The basic idea is simple: training in the hypoxic conditions of high altitude, real or simulated, is thought to induce performance-enhancing adaptations in activities wherein performance is closely correlated with oxygen exploitation.  Put the athlete in an environment where oxygen is scarce, and his body will adapt, becoming more efficient at exploiting what oxygen is available. Then, when you set the athlete to compete in a sea-level, or normoxic environment, he’s supercharged by his altitude adaptations.

For a while, the practice of ‘blood-doping’ made headlines when it came to light that Olympic athletes were training at high altitudes, thus raising their RBC counts and hemoglobin, drawing their own blood, storing it and then re-infusing it into their own bodies just before the low-altitude competition.
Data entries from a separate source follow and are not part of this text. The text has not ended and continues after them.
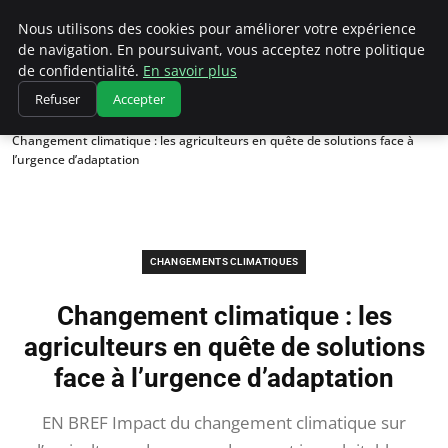
Climatedebtagents
Nous utilisons des cookies pour améliorer votre expérience
de navigation. En poursuivant, vous acceptez notre politique
de confidentialité.
En savoir plus
Refuser
Accepter
Accueil
Changements climatiques
Changement climatique : les agriculteurs en quête de solutions face à
l’urgence d’adaptation
CHANGEMENTS CLIMATIQUES
Changement climatique : les
agriculteurs en quête de solutions
face à l’urgence d’adaptation
EN BREF Impact du changement climatique sur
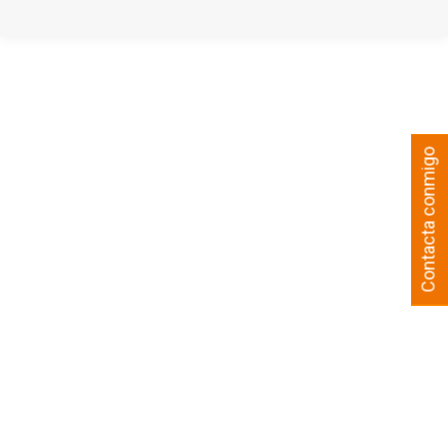
Contacta conmigo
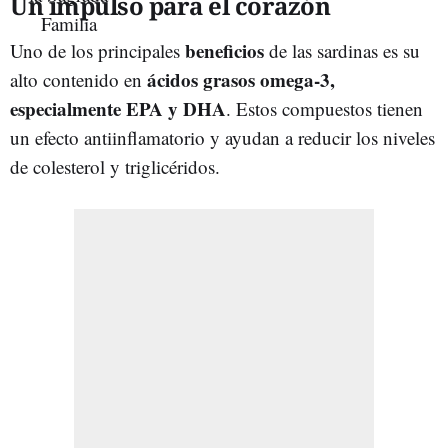
Un impulso para el corazón
beneficios
Uno de los principales
de las sardinas es su
ácidos grasos omega-3,
alto contenido en
especialmente EPA y DHA
. Estos compuestos tienen
un efecto antiinflamatorio y ayudan a reducir los niveles
de colesterol y triglicéridos.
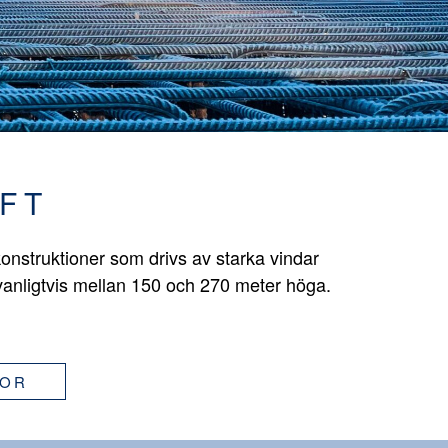
FT
onstruktioner som drivs av starka vindar
vanligtvis mellan 150 och 270 meter höga.
GOR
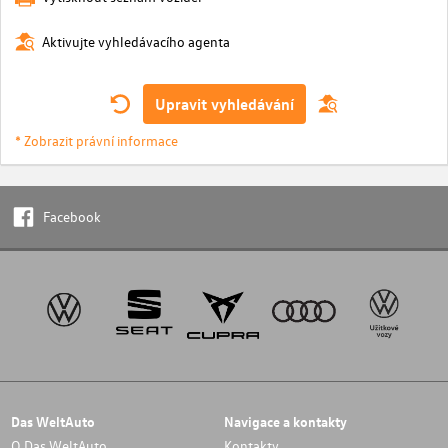
Aktivujte vyhledávacího agenta
Upravit vyhledávání
* Zobrazit právní informace
Facebook
Das WeltAuto
Navigace a kontakty
O Das WeltAuto
Kontakty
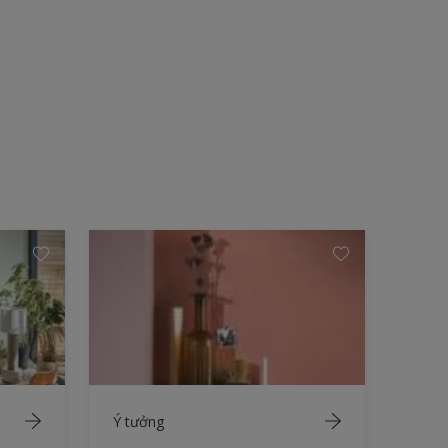
Ý tưởng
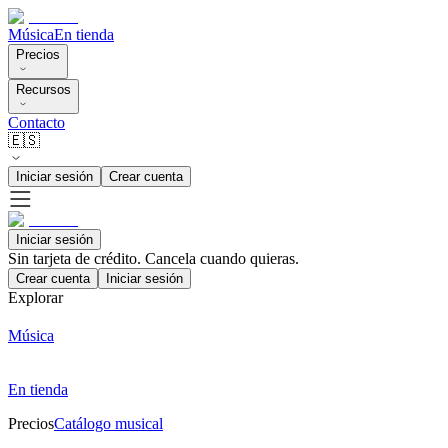
Música
En tienda
Precios
Recursos
Contacto
🇪🇸
Iniciar sesión
Crear cuenta
Iniciar sesión
Sin tarjeta de crédito. Cancela cuando quieras.
Crear cuenta
Iniciar sesión
Explorar
Música
En tienda
Precios
Catálogo musical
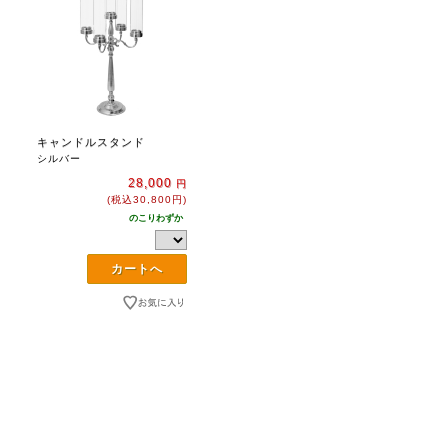
キャンドルスタンド
シルバー
28,000
円
(税込30,800円)
のこりわずか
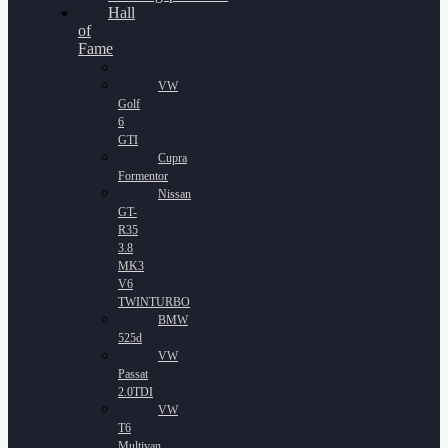
Hall
of
Fame
VW
Golf
6
GTI
Cupra
Formentor
Nissan
GT-
R35
3.8
MK3
V6
TWINTURBO
BMW
525d
VW
Passat
2.0TDI
VW
T6
Multivan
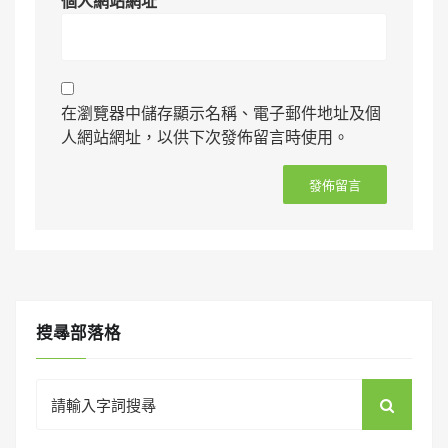
個人網站網址
在瀏覽器中儲存顯示名稱、電子郵件地址及個
人網站網址，以供下次發佈留言時使用。
搜㝷部落格
Search
for:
Seemed sort of kosher: no steroids, no hormones of the sort that produced East German womens teams consisting of Arnold Shwarzenegger clones, and it seemed to work. Seemed to work so well, in fact, that the US Cycling team got the brilliant notion to give it a try at the 1984 Olympics. Only trouble was, their logistical plan didn’t allow for a period of altitude training during which to sex up the team members’ red-bloodedness. Not to be deterred, somebody came up with the ingenious idea of buying some nice hi-octane juice from high-altitude relatives, friends and frank strangers with matching blood types. It worked ! The team brought home a record 9 gold medals. Oh, yes, and a similar number of hepatitis cases.

Blood doping , for a variety of unwholesome reasons, is now a thing of the past,  but, nobody any longer seriously doubts the effectiveness of altitude training in the O2  intensive sports. There is some controversy along the fault line separating the Live Low/Train High camp and the Live High/Train Low faction, and the puzzle of the pioneering but counterintuitive Saltin study seems to have been solved.